*** Opening Text for analysis ***
America Deserta
Richard Poirier
- America by Jean Baudrillard, translated by Chris Turner
Verso, 129 pp, £12.95, November 1988, ISBN 0 86091 220 5
- America Observed: The Newspaper Years of Alistair Cooke by Ronald Wells
Reinhardt, 233 pp, £12.95, November 1988, ISBN 1 871061 09 1
- American Journals by Albert Camus, translated by Hugh Levick
Hamish Hamilton, 155 pp, £11.95, February 1989, ISBN 0 241 12621 5
‘I think, therefore I am’ was not supposed by Descartes to apply only to those for whom thinking is a line of work. That would appear to be the operating assumption, however, of the celebrated French sociologist-philosopher Jean Baudrillard in America, the latest of his works translated into English. At first the reader might wonder why a prose as dense as his should be made more so by having it stretched across pages of a width and gloss more appropriate to an otherwise agreeably produced and illustrated coffee-table book. But if not actually initiated by the author, the design must have been done to please him, intent as he is on the primacy of the visual image. The design is meant to be a comeuppance, I suspect, for any credulous intellectualists, American or Parisian, who might harbour a sentimental preference (actually the in petto preference of the author himself) for the cultural supremacy of the printed word. At several points these intellectualists are objects of the author’s scorn for not having yet achieved his own fascinated horror and elation in response to America, ‘the great hologram’ where ‘cinema is true because it is the whole of space, the whole way of life that are cinematic.’ In this ‘tactile, fragile, mobile, superficial culture’ he wants to discover the destiny that lies in wait for Europe.
*** Closing Text for analysis ***
*** Opening Provided data ***
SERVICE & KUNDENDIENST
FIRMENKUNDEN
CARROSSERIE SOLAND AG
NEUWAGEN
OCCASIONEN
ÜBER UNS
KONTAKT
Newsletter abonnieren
*** Closing Provided data ***
◆ **Tasks to perform**:
A. Answer these questions from the review of Baudrillard's America:
(i) Who translated Albert Camus's American Journals?
(ii) How many pages does Baudrillard's America have?
(iii) What phrase does Baudrillard use for America in the quotation that also calls cinema "true"?
B. Name every publisher listed in the review of Baudrillard's America.
C. Write the next part of the review of Baudrillard's America, picking up after its final sentence.
The listing is not needed here.

◆ **Responses by task**:
A.
(i) Hugh Levick
(ii) 129
(iii) 'the great hologram'

B. Verso, Reinhardt, Hamish Hamilton

C.
His America is a country without persons – not one is introduced – and for that matter without people, these having been absorbed into his theories of hyperreality and simulation. Seventeen thousand runners in the New York Marathon move him to tears because, ‘collectively, they might seem to be bringing the message of catastrophe for the human race.’ Since the European discovery of the continent, Americans have gotten used to being treated in this way, as mere shadows on a blankness asking to be inscribed with arriviste ideas about the ‘future’, especially catastrophic ones. Making America over into his image, Baudrillard joins the grand tradition of European imperialism, though intellectual imperialism is not a problem that seems ever to have occurred to him.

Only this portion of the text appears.